Menurut Muhadi, pendiri objek wisata akulturasi Jawa-Bali, Candi Joglosemar, Bupati Ario Soenarto memiliki peran yang sangat besar, khususnya bagi masyarakat yang berada di wilayah Jawa—terkhusus lagi Grobogan. Ia merupakan penggagas pentingnya kekuatan ketahanan pangan sebagai salah satu penopang kesejahteraan masyarakat. Ia mencetuskan trilogi pembangunan saat melihat Grobogan pernah dilanda kekeringan yang sangat panjang hingga menjadi pagebluk dan menewaskan warga Grobogan dari sekitar 90 ribu jiwa menjadi hanya 8 ribu jiwa.
Pagebluk itu, menurut Muhadi, menjadikan Bupati Ario Soenarto berpikir untuk menciptakan sebuah kekuatan masyarakat dalam hal ketahanan pangan. Dan tidak hanya itu, tetapi juga ditopang dengan pengembangan sumber daya alam dan manusia dengan membuat konsep lumbung pangan, sekolah, juga tata pemerintahan yang terintegrasi di wilayah masing-masing.
Sementara itu jurnalis Republika, Priyantono Oemar, dalam sebuah artikel menyatakan saat menjadi camat atau asisten wedana di Weleri, Soenarto telah mengenalkan gagasannya tentang lumbung desa dalam rangka mengantisipasi datangnya paceklik. Dengan adanya lumbung desa itu, para petani memiliki tabungan padi ketika mereka gagal panen. Padi di lumbung itulah yang kemudian dipakai untuk menghadapi masa paceklik.
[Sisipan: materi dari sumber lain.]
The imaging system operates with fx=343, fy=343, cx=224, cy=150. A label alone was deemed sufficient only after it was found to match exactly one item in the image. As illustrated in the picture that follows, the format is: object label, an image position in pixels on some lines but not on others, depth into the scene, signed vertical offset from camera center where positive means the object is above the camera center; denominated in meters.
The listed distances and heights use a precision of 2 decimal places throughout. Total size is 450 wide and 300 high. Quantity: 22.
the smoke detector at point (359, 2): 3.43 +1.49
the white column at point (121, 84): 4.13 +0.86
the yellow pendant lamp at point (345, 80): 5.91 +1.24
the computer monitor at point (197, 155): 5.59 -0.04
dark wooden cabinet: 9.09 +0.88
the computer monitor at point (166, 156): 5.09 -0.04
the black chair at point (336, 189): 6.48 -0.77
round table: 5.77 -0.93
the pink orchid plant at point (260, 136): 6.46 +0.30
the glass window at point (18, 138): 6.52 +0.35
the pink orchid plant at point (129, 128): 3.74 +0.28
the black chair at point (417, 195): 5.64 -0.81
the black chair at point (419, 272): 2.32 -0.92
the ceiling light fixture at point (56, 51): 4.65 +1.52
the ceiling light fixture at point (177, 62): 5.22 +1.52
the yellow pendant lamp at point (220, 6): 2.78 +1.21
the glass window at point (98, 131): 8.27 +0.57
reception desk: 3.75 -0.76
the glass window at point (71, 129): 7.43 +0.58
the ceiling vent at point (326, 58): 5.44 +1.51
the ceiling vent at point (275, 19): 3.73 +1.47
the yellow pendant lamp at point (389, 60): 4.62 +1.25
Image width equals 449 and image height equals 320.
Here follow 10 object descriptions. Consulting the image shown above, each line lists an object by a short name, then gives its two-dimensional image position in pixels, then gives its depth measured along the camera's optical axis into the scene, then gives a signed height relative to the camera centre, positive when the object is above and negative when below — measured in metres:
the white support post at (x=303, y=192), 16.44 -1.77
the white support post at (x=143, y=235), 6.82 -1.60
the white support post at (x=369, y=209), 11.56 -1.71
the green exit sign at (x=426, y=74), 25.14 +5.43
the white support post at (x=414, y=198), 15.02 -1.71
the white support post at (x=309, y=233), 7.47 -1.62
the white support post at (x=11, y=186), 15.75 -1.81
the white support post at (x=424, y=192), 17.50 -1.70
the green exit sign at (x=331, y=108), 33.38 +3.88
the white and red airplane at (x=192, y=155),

Gagasan tentang lumbung desa itu kemudian ia bawa dan terapkan ketika menjadi bupati Grobogan. Program lumbung desa yang ia cetuskan tidak hanya memperbaiki ketahanan pangan masyarakat desa, tetapi juga memperbaiki perekonomian desa.
Pada perkembangannya, lumbung desa yang digagas oleh Soenarto berfungsi untuk menyimpan padi dan uang. Saat Soenarto purna tugas sebagai bupati, setidaknya di setiap desa ada uang tunai dua juta gulden. Selain lumbung desa, Soenarto juga menggulirkan gagasan dan program sekolah desa sejak awal ia diangkat menjadi bupati. Bukan pekerjaan gampang mengembangkan sekolah desa pada masa itu, karena anak-anak desa terbiasa membantu pekerjaan orang tua mereka di sawah. Sehingga saat masa tanam dan panen tiba, mereka memilih tidak masuk sekolah.
Namun, berkat tangan dinginnya sekolah desa cukup berkembang dengan menggembirakan. Data menunjukkan di akhir jabatannya pada 1933, dari 142 desa yang ada di Kabupaten Grobogan, sudah ada 136 desa yang memiliki sekolah desa. Selain program lumbung desa dan sekolah desa, Soenarto juga sangat memerhatikan nasib rakyatnya yang sebagian besar bermata pencaharian sebagai petani. Untuk mendukung pertanian warganya, Soenarto memberikan bantuan bibit dan pupuk. Warga baru membayarnya nanti jika sudah panen.